Hi,
I agree that most "GIS jobs" are after ESRI expertise. However, I think you
have answered yourself - many universities offer GIS classes. Based on donated
ESRI software to create market dominance.
Many other disciplines, especially in environmental science also run GIS
classes with a focus on their discipline. These typically use QGIS & open
source as they are not the beneficiaries of ESRI marketing largesse, and open
source provides the required functionality within budget :-)
So - if you want to train GIS professionals, ESRI does make sense, if you want
to train (say) ecologists in using GIS for ecology, use QGIS.
If you want a more solid grounding is GIS, & spatial data analysis, modeling &
management, teach a suite comprising QGIS, R & Postgis.
Another aspect to consider, in the third world, especially African & Pacific
Island nations, QGIS is the preferred platform. Generally only in the first
world, and often just western nations, is commercial GIS software a popular
choice.

● Records to use
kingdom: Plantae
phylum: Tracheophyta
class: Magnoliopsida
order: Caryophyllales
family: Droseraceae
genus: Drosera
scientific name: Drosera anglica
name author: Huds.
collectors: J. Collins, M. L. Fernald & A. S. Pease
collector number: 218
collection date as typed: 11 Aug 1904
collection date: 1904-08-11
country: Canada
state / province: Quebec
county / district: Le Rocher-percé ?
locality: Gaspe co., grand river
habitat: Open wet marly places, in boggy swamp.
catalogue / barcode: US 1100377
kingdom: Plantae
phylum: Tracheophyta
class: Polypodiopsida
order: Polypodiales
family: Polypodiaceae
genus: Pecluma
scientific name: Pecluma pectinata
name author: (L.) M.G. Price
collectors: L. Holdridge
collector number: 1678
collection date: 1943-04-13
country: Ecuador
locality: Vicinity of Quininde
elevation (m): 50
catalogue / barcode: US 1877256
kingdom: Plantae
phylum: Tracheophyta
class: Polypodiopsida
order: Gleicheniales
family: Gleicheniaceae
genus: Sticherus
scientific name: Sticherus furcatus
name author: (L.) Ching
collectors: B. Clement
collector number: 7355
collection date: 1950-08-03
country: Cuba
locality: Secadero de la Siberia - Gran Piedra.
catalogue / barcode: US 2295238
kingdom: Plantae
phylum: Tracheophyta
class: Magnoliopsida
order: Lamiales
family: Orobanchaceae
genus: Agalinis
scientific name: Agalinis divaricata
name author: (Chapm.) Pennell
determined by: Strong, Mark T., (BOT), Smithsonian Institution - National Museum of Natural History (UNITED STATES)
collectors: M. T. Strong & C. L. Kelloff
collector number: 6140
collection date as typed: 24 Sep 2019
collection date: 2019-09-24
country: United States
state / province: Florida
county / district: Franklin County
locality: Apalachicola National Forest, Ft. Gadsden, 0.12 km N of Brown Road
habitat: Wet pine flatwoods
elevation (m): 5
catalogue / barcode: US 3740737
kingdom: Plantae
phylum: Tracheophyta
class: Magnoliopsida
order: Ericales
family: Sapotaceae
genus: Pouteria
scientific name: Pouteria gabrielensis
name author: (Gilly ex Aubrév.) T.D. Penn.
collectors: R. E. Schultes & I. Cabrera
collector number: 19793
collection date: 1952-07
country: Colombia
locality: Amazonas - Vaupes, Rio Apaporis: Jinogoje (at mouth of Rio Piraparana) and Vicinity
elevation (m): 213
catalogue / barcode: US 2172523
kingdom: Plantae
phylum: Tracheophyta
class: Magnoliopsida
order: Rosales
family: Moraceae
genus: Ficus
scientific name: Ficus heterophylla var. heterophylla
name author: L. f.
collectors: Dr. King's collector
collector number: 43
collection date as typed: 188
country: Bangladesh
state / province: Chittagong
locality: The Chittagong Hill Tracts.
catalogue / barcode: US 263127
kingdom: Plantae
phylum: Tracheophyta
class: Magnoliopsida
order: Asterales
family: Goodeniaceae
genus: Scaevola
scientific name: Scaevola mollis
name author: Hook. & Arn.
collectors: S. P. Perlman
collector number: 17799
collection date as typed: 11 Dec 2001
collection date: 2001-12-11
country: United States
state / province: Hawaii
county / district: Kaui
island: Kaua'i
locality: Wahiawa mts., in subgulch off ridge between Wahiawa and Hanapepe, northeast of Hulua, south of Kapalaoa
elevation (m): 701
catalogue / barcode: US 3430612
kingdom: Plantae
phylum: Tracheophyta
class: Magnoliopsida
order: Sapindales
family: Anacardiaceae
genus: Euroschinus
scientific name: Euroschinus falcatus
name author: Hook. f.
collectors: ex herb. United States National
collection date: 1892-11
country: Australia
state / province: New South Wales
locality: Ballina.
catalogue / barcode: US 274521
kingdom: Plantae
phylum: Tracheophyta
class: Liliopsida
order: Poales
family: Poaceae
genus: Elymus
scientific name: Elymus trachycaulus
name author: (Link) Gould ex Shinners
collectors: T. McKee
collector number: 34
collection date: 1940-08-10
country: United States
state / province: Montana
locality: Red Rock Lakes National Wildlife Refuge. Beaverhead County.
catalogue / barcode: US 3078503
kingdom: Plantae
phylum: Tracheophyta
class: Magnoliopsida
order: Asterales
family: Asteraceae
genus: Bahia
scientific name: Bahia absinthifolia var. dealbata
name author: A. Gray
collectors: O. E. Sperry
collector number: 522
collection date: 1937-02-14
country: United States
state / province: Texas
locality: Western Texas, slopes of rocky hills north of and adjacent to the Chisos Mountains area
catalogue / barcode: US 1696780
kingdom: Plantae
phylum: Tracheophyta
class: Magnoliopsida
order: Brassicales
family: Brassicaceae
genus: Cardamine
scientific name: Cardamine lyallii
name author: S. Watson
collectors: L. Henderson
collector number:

● Tasks for this exercise
A) Print the portion of the post on GIS software starting at "Many other disciplines, especially" and ending at "ecology, use QGIS.", keeping every word intact.
B) In the plant specimen entries, replace "country" with "nation" across the lines starting at the one containing "name author: (Gilly ex Aubrév.) T.D. Penn." and ending at the one containing "catalogue / barcode: US 263127", both included. Return only those lines, with nothing else altered.
The entries bear no relation to the post on GIS software.

● Results
A)
Many other disciplines, especially in environmental science also run GIS
classes with a focus on their discipline. These typically use QGIS & open
source as they are not the beneficiaries of ESRI marketing largesse, and open
source provides the required functionality within budget :-)
So - if you want to train GIS professionals, ESRI does make sense, if you want
to train (say) ecologists in using GIS for ecology, use QGIS.

B)
name author: (Gilly ex Aubrév.) T.D. Penn.
collectors: R. E. Schultes & I. Cabrera
collector number: 19793
collection date: 1952-07
nation: Colombia
locality: Amazonas - Vaupes, Rio Apaporis: Jinogoje (at mouth of Rio Piraparana) and Vicinity
elevation (m): 213
catalogue / barcode: US 2172523
kingdom: Plantae
phylum: Tracheophyta
class: Magnoliopsida
order: Rosales
family: Moraceae
genus: Ficus
scientific name: Ficus heterophylla var. heterophylla
name author: L. f.
collectors: Dr. King's collector
collector number: 43
collection date as typed: 188
nation: Bangladesh
state / province: Chittagong
locality: The Chittagong Hill Tracts.
catalogue / barcode: US 263127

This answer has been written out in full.